Impact of HIV prevalence and unplanned pregnancy

They report that lowering HIV prevalence by just a small amount among women of childbearing age would have an equivalent impact to the nevirapine intervention in reducing infant infection. In Cote d’Ivoire, prevalence would only need to be reduced by 1% from 10% to 9% and in Botswana – where the most cost effective nevirapine intervention was found – a reduction from 43% to 39% would be necessary to produce an equivalent reduction.

Similarly, a minimal reduction in unplanned pregnancies in HIV-positive women would lower the rate of infant infection by the same rate as the nevirapine intervention. The authors cite Kenya and Zambia, lowering the pregnancy rate by 5.6% and 6.6% respectively would have the equivalent impact.
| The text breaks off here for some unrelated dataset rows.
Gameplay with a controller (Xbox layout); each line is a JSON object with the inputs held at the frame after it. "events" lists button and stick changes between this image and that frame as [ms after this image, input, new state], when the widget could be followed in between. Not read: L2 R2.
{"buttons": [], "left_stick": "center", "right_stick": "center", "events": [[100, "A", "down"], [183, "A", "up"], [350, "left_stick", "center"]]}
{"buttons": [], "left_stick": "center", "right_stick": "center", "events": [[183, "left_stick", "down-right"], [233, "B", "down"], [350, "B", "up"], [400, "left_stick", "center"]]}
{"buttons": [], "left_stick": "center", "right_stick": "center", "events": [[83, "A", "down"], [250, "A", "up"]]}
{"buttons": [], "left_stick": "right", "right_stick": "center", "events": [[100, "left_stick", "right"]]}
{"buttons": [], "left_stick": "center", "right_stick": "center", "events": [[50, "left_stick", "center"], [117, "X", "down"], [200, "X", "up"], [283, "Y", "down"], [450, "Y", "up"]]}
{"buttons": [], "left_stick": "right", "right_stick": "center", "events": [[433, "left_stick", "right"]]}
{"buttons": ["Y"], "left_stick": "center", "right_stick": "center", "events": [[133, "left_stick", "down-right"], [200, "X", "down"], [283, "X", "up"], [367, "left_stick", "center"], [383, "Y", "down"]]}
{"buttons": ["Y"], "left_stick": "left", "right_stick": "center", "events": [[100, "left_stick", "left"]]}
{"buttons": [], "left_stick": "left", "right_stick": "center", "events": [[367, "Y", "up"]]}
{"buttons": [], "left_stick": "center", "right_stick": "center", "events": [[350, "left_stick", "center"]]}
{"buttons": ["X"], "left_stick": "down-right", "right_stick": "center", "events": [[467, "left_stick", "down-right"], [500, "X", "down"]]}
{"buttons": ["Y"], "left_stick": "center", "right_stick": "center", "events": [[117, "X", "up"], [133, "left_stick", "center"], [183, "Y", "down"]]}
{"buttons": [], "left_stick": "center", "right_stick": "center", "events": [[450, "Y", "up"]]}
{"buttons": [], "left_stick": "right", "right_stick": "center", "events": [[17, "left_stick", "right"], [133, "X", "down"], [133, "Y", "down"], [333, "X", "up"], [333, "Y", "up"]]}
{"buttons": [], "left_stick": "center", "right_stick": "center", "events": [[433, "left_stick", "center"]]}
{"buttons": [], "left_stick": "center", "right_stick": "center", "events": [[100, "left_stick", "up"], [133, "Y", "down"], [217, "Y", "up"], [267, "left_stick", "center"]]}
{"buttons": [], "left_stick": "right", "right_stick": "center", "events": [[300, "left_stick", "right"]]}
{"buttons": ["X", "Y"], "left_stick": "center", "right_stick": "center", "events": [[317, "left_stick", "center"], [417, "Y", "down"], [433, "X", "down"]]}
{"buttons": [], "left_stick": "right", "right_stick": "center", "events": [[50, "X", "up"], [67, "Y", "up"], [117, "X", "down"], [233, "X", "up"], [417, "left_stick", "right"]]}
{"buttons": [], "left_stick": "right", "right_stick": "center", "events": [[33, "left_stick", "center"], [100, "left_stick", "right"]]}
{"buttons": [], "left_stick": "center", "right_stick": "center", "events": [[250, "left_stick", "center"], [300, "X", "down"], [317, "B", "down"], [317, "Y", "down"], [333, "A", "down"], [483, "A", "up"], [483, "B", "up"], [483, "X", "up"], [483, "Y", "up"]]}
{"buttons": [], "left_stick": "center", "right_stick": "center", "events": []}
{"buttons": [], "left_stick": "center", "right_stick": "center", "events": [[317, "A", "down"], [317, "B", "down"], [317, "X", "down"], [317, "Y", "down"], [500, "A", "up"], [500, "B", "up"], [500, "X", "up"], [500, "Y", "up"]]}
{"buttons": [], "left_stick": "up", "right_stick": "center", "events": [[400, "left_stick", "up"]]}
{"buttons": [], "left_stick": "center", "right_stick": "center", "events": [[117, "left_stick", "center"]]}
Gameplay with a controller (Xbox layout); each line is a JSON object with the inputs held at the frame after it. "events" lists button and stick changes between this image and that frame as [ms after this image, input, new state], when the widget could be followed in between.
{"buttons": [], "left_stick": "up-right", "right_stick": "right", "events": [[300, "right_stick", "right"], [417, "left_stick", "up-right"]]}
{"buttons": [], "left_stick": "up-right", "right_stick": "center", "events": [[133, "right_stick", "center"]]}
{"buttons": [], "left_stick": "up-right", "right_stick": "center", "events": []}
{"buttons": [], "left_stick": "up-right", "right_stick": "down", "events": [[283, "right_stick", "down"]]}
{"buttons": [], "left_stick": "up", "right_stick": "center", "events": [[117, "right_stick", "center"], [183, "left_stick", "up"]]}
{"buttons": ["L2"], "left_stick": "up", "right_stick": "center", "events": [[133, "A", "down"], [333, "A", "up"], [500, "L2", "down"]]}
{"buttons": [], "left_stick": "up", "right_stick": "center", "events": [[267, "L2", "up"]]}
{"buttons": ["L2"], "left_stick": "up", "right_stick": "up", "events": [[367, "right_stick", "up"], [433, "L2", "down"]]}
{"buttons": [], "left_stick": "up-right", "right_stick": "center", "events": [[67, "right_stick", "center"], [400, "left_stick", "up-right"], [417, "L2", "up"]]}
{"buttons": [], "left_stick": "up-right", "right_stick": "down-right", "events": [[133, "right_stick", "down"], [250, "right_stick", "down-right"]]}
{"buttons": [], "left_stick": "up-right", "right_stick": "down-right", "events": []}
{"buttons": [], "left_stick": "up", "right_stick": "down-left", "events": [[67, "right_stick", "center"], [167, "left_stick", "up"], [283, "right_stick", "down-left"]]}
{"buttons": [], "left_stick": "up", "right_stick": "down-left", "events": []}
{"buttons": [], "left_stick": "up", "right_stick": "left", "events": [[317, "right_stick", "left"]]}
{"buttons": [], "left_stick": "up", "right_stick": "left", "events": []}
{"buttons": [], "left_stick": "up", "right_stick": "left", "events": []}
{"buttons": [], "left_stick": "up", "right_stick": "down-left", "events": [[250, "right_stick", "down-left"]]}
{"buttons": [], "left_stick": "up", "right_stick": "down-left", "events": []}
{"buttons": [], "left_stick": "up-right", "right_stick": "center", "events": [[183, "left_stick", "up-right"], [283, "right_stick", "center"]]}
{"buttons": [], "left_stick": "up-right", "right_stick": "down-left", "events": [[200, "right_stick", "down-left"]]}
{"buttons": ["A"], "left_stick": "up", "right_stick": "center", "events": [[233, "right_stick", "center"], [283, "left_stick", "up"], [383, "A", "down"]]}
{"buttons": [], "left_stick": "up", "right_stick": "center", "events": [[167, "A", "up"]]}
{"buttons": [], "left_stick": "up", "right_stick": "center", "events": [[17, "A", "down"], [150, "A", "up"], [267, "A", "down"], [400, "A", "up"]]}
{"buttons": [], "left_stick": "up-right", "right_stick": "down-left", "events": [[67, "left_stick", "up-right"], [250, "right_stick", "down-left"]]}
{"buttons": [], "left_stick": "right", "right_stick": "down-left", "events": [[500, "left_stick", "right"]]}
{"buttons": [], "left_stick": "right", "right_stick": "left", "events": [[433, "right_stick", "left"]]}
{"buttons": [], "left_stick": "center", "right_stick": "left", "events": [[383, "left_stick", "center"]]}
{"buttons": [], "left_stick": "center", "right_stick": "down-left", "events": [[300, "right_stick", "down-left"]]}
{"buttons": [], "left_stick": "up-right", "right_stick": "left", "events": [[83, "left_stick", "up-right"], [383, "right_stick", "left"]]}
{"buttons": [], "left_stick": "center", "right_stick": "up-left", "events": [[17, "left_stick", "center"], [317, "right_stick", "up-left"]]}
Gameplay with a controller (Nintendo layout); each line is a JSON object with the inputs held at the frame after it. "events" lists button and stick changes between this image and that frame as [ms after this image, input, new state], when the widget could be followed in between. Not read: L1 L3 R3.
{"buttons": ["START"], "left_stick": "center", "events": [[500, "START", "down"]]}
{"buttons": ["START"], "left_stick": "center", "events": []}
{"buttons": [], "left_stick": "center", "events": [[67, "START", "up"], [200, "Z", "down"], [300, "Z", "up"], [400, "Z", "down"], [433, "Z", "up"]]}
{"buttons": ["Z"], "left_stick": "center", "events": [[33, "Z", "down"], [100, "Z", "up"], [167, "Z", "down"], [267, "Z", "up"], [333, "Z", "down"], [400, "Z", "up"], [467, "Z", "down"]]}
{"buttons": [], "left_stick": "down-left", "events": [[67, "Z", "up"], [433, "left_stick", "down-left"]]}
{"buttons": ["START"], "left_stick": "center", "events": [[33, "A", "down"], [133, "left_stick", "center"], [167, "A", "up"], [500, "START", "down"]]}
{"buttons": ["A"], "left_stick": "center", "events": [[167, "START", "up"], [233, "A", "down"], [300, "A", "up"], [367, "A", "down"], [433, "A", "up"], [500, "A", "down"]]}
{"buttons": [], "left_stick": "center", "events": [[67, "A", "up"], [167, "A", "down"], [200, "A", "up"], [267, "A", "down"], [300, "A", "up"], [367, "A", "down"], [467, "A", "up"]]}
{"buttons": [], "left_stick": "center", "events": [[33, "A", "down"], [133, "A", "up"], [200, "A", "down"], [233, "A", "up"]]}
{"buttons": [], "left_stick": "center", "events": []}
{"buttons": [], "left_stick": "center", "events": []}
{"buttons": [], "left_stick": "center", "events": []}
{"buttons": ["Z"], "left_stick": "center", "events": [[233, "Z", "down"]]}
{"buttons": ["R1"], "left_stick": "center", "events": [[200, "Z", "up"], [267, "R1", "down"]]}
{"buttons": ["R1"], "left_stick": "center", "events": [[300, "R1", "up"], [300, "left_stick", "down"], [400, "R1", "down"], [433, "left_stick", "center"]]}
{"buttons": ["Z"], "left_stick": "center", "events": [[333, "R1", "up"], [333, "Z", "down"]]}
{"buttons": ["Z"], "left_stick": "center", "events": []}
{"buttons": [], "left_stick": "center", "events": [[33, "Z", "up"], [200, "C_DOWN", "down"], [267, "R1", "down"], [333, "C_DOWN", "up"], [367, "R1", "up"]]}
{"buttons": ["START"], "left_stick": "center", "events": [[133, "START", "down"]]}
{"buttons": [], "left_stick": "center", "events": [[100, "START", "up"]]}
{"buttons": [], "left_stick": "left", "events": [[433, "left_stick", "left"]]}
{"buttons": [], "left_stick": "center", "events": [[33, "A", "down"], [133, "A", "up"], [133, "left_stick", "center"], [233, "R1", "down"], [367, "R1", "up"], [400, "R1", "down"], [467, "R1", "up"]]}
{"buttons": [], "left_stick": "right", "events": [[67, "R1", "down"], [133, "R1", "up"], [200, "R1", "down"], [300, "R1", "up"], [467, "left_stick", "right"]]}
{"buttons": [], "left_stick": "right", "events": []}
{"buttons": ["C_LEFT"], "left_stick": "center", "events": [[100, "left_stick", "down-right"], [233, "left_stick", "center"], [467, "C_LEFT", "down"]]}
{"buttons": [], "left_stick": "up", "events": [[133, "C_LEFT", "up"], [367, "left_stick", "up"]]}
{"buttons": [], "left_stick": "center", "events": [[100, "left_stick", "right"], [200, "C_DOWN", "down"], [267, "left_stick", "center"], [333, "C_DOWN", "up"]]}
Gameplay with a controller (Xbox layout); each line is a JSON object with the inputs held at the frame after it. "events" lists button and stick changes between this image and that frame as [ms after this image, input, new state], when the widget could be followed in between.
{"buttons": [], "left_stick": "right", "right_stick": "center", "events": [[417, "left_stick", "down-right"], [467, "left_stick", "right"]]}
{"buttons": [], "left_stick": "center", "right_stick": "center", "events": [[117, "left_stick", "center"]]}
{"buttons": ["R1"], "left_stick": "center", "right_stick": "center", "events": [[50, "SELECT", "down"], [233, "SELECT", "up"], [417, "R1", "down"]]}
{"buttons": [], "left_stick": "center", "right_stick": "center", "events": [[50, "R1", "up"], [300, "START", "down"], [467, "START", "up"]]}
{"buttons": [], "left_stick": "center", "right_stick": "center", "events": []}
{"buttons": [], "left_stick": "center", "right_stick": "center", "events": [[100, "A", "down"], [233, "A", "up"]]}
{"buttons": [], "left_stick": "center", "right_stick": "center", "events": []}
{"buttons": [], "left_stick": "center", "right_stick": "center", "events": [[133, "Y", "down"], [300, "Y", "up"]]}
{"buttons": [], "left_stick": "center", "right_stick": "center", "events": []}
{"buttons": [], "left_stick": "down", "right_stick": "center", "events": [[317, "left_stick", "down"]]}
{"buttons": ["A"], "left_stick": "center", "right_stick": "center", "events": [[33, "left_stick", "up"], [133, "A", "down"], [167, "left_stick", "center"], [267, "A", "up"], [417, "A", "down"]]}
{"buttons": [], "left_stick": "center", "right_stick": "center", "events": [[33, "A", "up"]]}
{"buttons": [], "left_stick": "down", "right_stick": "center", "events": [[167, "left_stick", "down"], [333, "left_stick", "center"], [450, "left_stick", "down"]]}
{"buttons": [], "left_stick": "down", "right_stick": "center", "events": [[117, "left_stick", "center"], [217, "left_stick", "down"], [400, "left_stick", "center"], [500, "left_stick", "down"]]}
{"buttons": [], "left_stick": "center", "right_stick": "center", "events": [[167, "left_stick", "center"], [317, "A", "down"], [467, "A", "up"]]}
In countries where the nevirapine intervention was more cost effective such as Rwanda a greater reduction would be needed, in this case by 35% to achieve the same reduction in infant infection.

Cost effectiveness of more effective regimens

In this study, a sensitivity analysis determined that cost-effectiveness of the nevirapine intervention was highly sensitive to the effectiveness of the regimen. The amount of money that would be equivalent to the nevirapine intervention was calculated as cost per DALY saved, this could then be spent on alternative peri or postnatal regimens or strategies. The model uses a drug cost of $0.27 for the nevirapine and an effectiveness rate of 47% in reduction of mother to child transmission.

The authors explain that it has been suggested that more costly antiretroviral regimens are either unaffordable or not cost effective in most developing countries. Compared to the across country base-case analysis in this evaluation, however, they report that $152 could be spent per pregnant woman to maintain an equivalently cost effective programme to the nevirapine intervention if the efficacy of that intervention were 70%.

The greatest expense

Overall, this analysis found that the greatest expense in scaling up antiretroviral programmes to reduce mother to child transmission will be the cost of building up the healthcare system to implement them successfully. The authors believe that earlier analysis of the cost-effectiveness of these programmes have either not accounted for or underestimated the limitations of current healthcare systems in Africa. The estimated cost per DALY saved of a mean of $127 across all eight African counties evaluated far exceeds earlier published estimates of $11.29.

They point out though that overall this intervention should be considered cost effective, although variable across countries and less so than previously reported. The finding that programmes could spend up to $152 per woman on an antiretroviral drug that had 70% efficacy and achieve the same cost effectiveness as the current nevirapine programmes is important, and the authors add: “Therefore spending more on the eligible women who actually make it through the system and receive the antiretroviral drug would be more efficient and effective.”


Sweat M, O’Reilly KR, Schmid GP et al. Cost-effectiveness of nevirapine to prevent mother-to-child HIV transmission in eight African countries. AIDS: Volume 18(12) 20 August 2004 pp 1661-1671.